Dataset:

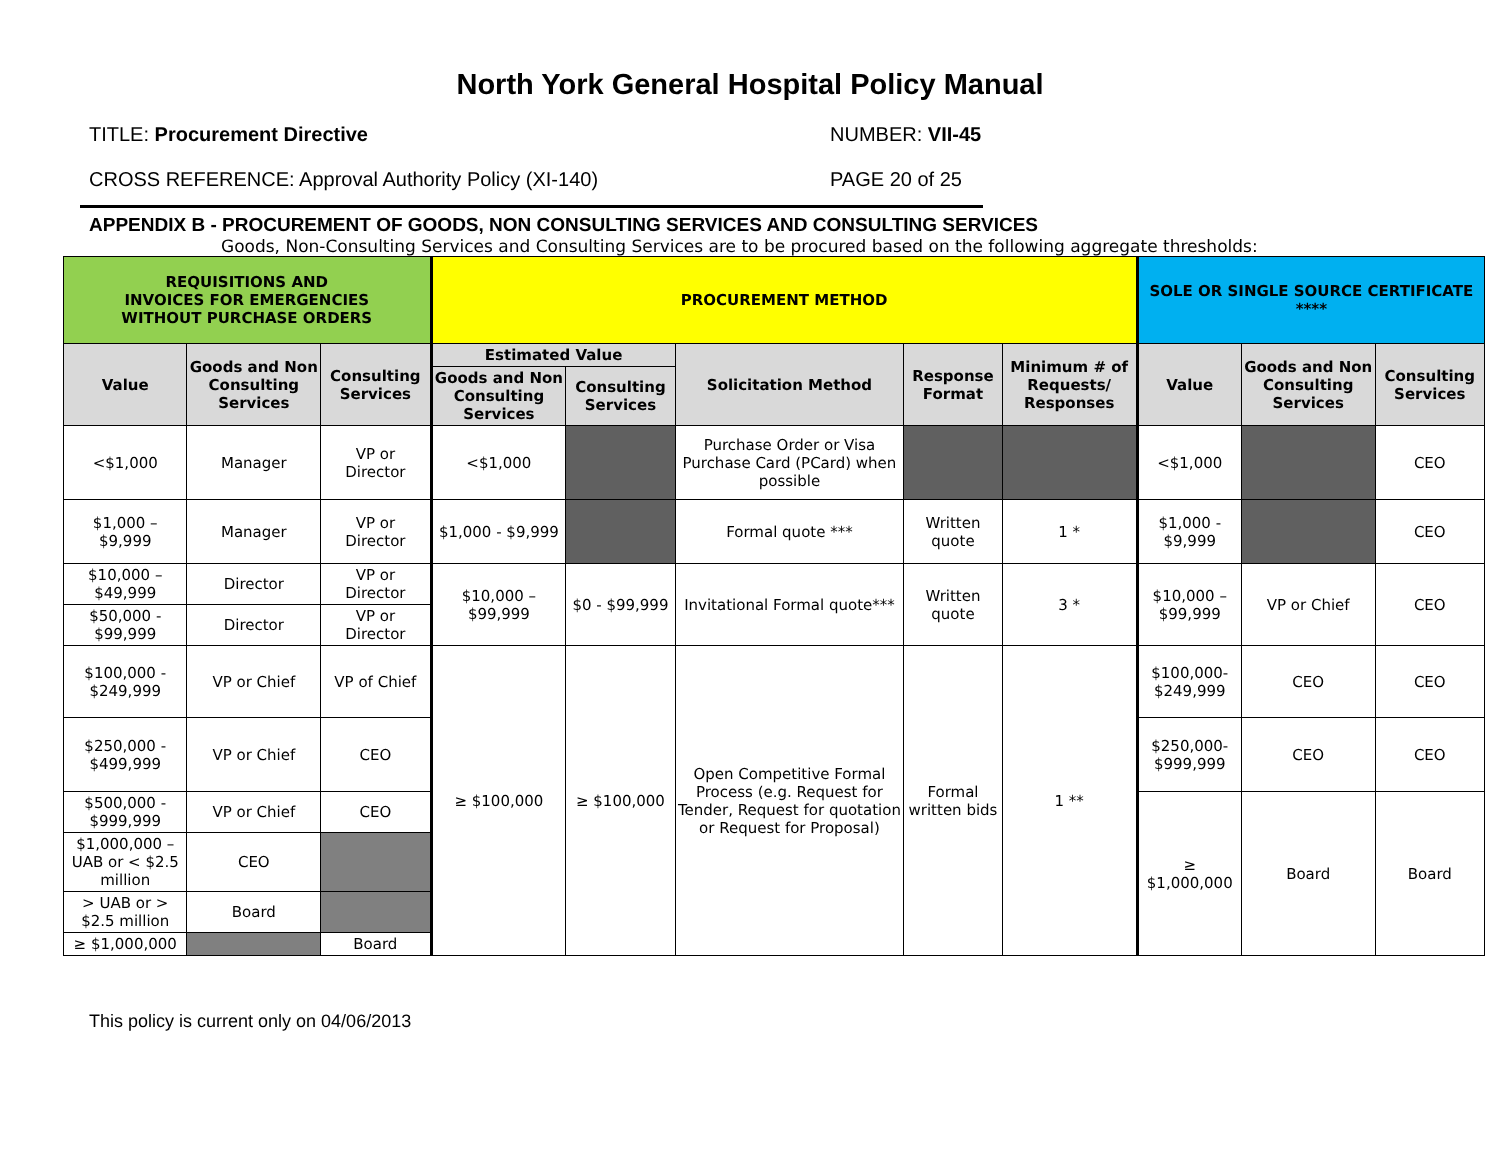North York General Hospital Policy Manual
TITLE: Procurement Directive NUMBER: VII-45
CROSS REFERENCE: Approval Authority Policy (XI-140) PAGE 20 of 25
APPENDIX B - PROCUREMENT OF GOODS, NON CONSULTING SERVICES AND CONSULTING SERVICES
Goods, Non-Consulting Services and Consulting Services are to be procured based on the following aggregate thresholds:
| REQUISITIONS AND INVOICES FOR EMERGENCIES WITHOUT PURCHASE ORDERS | | | PROCUREMENT METHOD | | | | | SOLE OR SINGLE SOURCE CERTIFICATE **** | | |
| --- | --- | --- | --- | --- | --- | --- | --- | --- | --- | --- |
| Value | Goods and Non Consulting Services | Consulting Services | Estimated Value | | Solicitation Method | Response Format | Minimum # of Requests/ Responses | Value | Goods and Non Consulting Services | Consulting Services |
| | | | Goods and Non Consulting Services | Consulting Services | | | | | | |
| <$1,000 | Manager | VP or Director | <$1,000 | | Purchase Order or Visa Purchase Card (PCard) when possible | | | <$1,000 | | CEO |
| $1,000 – $9,999 | Manager | VP or Director | $1,000 - $9,999 | | Formal quote *** | Written quote | 1 * | $1,000 - $9,999 | | CEO |
| $10,000 – $49,999 | Director | VP or Director | $10,000 – $99,999 | $0 - $99,999 | Invitational Formal quote*** | Written quote | 3 * | $10,000 – $99,999 | VP or Chief | CEO |
| $50,000 - $99,999 | Director | VP or Director | | | | | | | | |
| $100,000 - $249,999 | VP or Chief | VP of Chief | ≥ $100,000 | ≥ $100,000 | Open Competitive Formal Process (e.g. Request for Tender, Request for quotation or Request for Proposal) | Formal written bids | 1 ** | $100,000- $249,999 | CEO | CEO |
| $250,000 - $499,999 | VP or Chief | CEO | | | | | | $250,000- $999,999 | CEO | CEO |
| $500,000 - $999,999 | VP or Chief | CEO | | | | | | ≥ $1,000,000 | Board | Board |
| $1,000,000 – UAB or < $2.5 million | CEO | | | | | | | | | |
| > UAB or > $2.5 million | Board | | | | | | | | | |
| ≥ $1,000,000 | | Board | | | | | | | | |
This policy is current only on 04/06/2013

Problem statement:
If a line in the records above holds the string "Formal", copy it out.

The completed task:
| $1,000 – $9,999 | Manager | VP or Director | $1,000 - $9,999 | | Formal quote *** | Written quote | 1 * | $1,000 - $9,999 | | CEO |
| $10,000 – $49,999 | Director | VP or Director | $10,000 – $99,999 | $0 - $99,999 | Invitational Formal quote*** | Written quote | 3 * | $10,000 – $99,999 | VP or Chief | CEO |
| $100,000 - $249,999 | VP or Chief | VP of Chief | ≥ $100,000 | ≥ $100,000 | Open Competitive Formal Process (e.g. Request for Tender, Request for quotation or Request for Proposal) | Formal written bids | 1 ** | $100,000- $249,999 | CEO | CEO |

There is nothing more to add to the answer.